Nos
final dos anos cinquenta, o filósofo alemão Karl Jaspers fez uma conferência
radiofônica intitulada A bomba atômica e
o futuro do homem. O texto foi publicado na Alemanha em 1958 e traduzido,
no Brasil pela Agir, em 1960. Não foi a única experiência do filósofo que fez várias conferências transmitidas
pelo rádio, colocando o público alemão em contato com os mais sérios problemas
do seu tempo. É admirável reconhecer os erros e meditar sobre o próprio
destino. A meditação não redime os erros cometidos, mas fortalece a
responsabilidade e os futuros compromissos. A outra iniciativa no gênero deu
origem a uma coletânea de doze conferências publicada em Lisboa, pela
Guimarães, 1987 com o título Iniciação
Filosófica.
No
texto A bomba atômica e o futuro do homem
Jaspers examinou um tema que provocava enorme angústia na sua geração, o risco
de uma guerra entre potências que culminasse na completa destruição da vida na
terra. Como forma de erradicar esse risco concebeu uma política de controle
recíproco entre potências que levasse a desativação das bombas atômicas. Na
época apenas Rússia, Estados Unidos e Inglaterra detinham a tecnologia para
produzir a bomba. Ele postulava ainda o reconhecimento internacional dos
tratados de paz, o ordenamento da ideia de direito dos povos, a liberdade de
comunicação, tomar a violação dos direitos humanos, em qualquer lugar, como
ofensa a todos os Estados e a superação da soberania absoluta dos Estados.
O
mundo mudou muito desde os anos sessenta e as questões políticas apresentadas
na famosa conferência já não fazem sentido. No entanto, o risco atômico ainda
existe se artefatos nucleares caírem nas mãos de grupos terroristas ou de
fundamentalistas, se pequenas guerras regionais se ampliarem com conflitos
maiores envolvendo grandes Estados ou se for ameaçado algum Estado que ainda
vive sob controle de grupos totalitários.
As
angústias de hoje estão centradas na violência urbana, no poder das máfias das
drogas, na falta de desenvolvimento de muitas sociedades, no fundamentalismo
religioso e terrorismo fanático, na rápida deterioração das condições
ambientais. No entanto, se mudaram os riscos de nossa geração, a raiz dos males
de ontem apontada pelo filósofo "na violência, falta de escrúpulos,
coragem cega para a luta, e paralelamente, o comodismo, indiferença, descaso e
a falta de preocupação previdente" (p. 32) parece ainda muito viva. Assim,
se os compromissos éticos não virão de forma impositiva, somente a meditação
sobre o futuro do homem pelas diferentes instituições sociais poderão mudar,
para melhor, o padrão social. Se também parece inútil acreditar que o homem
possa alcançar pela meditação ética um futuro de paz definitiva, talvez o
caminho que reste seja ainda aquele que o filósofo vislumbrava com os olhos
cheios de admiração no velho Emmanuel Kant: "viver em nosso mundo pela
razão, não somente pelo entendimento, mas sim através da esclarecedora razão, e
com ela dirigir nossos pensamentos, impulsos, esforços, a começar pelas
atividades quotidianas, na superação da catástrofe ameaçadora" (p. 48).
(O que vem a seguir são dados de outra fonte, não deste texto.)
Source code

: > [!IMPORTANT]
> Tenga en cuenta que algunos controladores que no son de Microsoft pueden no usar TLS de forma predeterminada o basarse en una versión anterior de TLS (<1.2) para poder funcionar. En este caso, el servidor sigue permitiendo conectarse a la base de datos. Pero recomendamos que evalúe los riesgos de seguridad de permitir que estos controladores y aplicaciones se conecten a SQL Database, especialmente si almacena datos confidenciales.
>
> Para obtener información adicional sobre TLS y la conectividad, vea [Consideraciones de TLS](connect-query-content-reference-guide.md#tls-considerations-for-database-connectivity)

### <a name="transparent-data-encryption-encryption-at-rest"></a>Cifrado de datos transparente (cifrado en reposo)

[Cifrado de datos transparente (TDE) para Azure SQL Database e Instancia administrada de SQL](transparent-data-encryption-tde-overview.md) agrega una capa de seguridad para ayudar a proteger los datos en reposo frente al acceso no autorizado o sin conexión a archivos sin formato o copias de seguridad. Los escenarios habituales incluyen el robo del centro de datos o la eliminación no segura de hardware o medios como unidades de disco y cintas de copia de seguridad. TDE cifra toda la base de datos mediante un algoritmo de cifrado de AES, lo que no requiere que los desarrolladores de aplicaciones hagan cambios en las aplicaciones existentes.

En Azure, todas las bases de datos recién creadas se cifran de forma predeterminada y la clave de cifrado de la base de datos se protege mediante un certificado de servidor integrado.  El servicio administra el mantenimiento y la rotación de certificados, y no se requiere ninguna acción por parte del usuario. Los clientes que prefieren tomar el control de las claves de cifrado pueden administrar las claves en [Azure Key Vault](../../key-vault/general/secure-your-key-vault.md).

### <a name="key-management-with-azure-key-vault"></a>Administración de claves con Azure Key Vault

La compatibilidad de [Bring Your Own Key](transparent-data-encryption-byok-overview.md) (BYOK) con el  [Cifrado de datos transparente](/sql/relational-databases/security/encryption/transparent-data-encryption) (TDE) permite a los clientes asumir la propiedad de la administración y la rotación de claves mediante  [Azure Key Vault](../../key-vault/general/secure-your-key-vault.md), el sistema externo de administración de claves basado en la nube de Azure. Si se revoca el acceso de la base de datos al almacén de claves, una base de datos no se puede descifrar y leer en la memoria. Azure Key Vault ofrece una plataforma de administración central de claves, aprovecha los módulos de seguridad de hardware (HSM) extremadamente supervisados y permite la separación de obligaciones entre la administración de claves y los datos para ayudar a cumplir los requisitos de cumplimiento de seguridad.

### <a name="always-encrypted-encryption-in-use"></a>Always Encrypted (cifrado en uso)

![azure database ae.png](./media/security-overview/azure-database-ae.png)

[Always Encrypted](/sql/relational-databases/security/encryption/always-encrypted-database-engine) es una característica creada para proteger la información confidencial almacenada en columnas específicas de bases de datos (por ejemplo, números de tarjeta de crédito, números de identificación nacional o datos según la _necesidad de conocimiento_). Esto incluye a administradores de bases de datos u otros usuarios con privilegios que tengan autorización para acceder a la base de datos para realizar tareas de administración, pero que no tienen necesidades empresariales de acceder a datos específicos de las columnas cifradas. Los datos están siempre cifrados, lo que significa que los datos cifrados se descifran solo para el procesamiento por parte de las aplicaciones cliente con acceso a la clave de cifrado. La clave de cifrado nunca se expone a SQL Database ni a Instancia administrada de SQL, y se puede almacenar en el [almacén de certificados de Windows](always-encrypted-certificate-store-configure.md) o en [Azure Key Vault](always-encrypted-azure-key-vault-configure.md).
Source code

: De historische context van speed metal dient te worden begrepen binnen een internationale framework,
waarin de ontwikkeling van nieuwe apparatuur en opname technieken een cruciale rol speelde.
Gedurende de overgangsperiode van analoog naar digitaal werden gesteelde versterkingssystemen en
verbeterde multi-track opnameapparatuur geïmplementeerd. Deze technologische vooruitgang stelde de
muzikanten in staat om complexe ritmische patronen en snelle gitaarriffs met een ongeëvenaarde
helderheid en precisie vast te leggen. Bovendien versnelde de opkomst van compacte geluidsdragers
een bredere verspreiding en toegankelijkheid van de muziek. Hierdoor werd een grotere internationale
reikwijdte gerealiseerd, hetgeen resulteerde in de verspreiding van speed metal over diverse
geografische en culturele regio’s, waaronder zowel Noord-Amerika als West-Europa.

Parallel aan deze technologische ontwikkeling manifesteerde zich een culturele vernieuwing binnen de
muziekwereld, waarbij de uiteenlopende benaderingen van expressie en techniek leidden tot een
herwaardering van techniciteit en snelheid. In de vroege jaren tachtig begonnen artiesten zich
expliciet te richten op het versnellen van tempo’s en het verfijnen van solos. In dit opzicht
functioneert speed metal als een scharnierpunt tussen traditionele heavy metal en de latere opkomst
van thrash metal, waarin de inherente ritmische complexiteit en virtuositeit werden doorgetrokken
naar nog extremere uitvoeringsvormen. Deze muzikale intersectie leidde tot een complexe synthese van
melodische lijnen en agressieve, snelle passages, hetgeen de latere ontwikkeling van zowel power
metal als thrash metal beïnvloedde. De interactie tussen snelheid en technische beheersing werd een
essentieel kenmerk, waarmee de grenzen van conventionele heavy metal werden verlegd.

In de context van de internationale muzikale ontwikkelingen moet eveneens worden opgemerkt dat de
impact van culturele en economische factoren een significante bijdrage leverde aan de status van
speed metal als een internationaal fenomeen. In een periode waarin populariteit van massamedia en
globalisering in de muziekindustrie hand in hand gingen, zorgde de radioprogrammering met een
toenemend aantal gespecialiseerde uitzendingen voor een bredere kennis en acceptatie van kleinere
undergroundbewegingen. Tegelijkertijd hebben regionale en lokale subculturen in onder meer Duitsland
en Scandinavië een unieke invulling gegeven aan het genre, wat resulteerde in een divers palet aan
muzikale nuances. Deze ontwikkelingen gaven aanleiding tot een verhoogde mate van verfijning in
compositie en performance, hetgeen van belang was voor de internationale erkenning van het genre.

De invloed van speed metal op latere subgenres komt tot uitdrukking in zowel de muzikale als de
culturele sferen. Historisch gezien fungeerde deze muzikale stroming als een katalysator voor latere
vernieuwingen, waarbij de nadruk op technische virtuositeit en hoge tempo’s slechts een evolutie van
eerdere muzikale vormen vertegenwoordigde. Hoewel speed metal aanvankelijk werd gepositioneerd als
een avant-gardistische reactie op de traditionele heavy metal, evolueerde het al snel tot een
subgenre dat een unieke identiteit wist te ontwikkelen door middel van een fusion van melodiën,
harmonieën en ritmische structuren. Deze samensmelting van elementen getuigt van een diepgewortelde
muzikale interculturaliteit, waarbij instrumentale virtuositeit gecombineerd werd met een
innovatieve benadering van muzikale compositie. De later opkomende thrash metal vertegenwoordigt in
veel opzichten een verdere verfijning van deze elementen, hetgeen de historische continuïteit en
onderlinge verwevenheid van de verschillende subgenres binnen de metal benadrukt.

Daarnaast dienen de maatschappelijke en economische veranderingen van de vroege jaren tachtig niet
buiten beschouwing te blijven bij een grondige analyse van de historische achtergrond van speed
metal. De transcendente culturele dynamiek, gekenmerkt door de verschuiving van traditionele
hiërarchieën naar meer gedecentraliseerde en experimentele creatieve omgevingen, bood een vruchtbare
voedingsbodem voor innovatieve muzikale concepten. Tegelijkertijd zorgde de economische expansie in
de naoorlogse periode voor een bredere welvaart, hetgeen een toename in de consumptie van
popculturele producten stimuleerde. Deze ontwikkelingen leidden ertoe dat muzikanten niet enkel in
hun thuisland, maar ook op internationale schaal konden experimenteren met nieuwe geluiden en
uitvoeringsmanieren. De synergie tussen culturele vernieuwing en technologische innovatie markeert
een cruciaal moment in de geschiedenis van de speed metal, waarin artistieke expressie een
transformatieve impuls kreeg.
A linda reflexão de Jaspers sobre as angústias
de sua geração encontrarão lugar e sentido em nossos dias se nos dermos conta
da necessidade de pensar filosoficamente para não perder o rumo da vida nas rotinas
e nas trivialidades quotidianas. Só superando as insinceridades e subterfúgios
com que nos enganamos e aumentando o sentido da responsabilidade por nossos
atos e escolhas, podemos assegurar confiança e esperança no futuro do homem.